Und da wäre ich nun bei den Freiburger Kreativ-Pionieren, von denen kein Wort in der Vorlage steht. Die sind zwar noch nicht ausgezeichnet, aber sie versuchen seit etlichen Jahren in der Stadt neben der Lokhalle ein ganzes Gebiet zum Kreativ-Quartier zu erheben, – bis jetzt mit wenig Erfolg, aber jüngst konnte man einer Meldung der Badischen Zeitung entnehmen, dass das Stadtplanungsamt nun ein blaues Band der Kreativität durch den Schildacker ausgerufen hat, und damit endlich ein ganzes Kreativ-Quartier entsteht. Der Stadt mit der FWTM stünde ein ganzes Quartier wie in anderen Städten längst entstanden gut an, es wäre ein großer Schritt, doch die ersten Dementis sind schon erfolgt. 

Dennoch: Wir sind auf dem richtigen Weg, liebe Kolleginnen und Kollegen, Kultur ist systemrelevant, und das nicht erst seit Corona! Wir müssen weiter in die  Kultur- und Kreativwirtschaft investieren und neue Förderprogramme entwickeln. Die in der Vorlage aufgezeigten Maßnahmen sind wichtig und richtig: Hilfe zur Vernetzung, Bereitstellung von Infrastruktur, Sichtbarkeit zur Milieu-Bildung, Hilfe bei Gründung von Zentren und Pools, Unterstützung bei Zwischennutzung von Räumen, Auflistung von Leerstand, die Bereitstellung von Freiflächen im öffentlichen Raum, Förderung und Erhaltung der urbanen Pop und Clubkultur, Stärkung von Spielstätten als Treff- und Begegnungsräume, Freiburg als Filmstandort stärken, Schärfung des Freiburg-Bildes, Vereinfachung von Genehmigungsverfahren. Ich kann somit die  aktuellen Rede-Beiträge von Timothy Simms und Lina Wiemer-Cialowicz gut heißen. 

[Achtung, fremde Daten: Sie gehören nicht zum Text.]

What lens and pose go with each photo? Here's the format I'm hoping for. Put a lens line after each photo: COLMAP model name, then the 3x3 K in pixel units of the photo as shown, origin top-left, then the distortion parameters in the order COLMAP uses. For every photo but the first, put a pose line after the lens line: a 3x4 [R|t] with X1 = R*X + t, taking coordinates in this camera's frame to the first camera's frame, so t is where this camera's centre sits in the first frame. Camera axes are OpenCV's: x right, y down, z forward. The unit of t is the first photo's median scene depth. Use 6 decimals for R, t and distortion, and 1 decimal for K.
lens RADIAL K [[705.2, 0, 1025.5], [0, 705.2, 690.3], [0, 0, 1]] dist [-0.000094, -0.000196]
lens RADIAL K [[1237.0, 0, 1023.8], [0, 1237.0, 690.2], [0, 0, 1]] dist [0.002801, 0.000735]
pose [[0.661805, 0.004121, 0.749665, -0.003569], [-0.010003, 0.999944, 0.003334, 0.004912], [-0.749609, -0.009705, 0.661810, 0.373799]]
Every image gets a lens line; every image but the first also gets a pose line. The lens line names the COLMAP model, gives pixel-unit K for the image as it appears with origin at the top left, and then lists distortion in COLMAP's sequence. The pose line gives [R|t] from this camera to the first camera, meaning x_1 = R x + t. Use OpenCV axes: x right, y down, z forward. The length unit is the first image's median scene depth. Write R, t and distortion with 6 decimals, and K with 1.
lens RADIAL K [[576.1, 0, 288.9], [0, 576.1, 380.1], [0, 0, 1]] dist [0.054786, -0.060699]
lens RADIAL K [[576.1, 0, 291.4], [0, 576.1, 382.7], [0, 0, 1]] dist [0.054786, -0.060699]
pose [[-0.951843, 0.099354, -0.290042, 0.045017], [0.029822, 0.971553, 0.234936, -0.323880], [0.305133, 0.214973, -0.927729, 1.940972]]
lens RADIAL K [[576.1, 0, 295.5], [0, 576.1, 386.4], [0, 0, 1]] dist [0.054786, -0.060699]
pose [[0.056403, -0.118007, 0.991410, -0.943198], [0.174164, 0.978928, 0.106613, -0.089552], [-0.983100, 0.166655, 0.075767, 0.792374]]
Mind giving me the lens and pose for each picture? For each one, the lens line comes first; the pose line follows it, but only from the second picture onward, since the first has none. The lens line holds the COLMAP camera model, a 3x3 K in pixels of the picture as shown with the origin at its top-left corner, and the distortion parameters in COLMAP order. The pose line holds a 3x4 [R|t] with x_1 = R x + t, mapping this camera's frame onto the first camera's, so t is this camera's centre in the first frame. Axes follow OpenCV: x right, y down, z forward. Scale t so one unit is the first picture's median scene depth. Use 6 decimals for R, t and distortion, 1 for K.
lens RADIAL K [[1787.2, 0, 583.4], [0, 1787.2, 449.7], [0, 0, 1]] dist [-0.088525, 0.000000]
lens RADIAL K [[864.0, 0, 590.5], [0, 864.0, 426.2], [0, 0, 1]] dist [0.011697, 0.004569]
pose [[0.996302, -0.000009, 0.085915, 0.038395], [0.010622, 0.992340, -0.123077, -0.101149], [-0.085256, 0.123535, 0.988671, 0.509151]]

Manchmal sieht die Praxis dann eben doch anders aus: Ich erinnere an die unrühmliche Geschichte der Black-Forest-Studios in der Stadthalle, wo war da die FWTM mit ihrer Unterstützung? Eine weitere unrühmliche Geschichte ist die des Freiburger Musikzentrums auf dem Güterbahngelände, die vielleicht jetzt einen halbguten Ausgang in der Karlsruher Straße findet, aber von Zentrum kann da ja wohl nicht die Rede sein. Oder das jüngste Beispiel mit den Mieten im Konzerthaus für die Konzertveranstalter, die gehören natürlich gesenkt in diesen Zeiten!

Ein letztes Wort zum Tourismuskonzept und den vorgeschlagenen richtigen Maßnahmen im Handlungsfeld Kultur. Freiburg wartet seit Jahren auf die Kennzeichnung der Kunstwerke im öffentlichen Raum nach Künstler/in und Schaffensjahr. Ist das so schwierig?.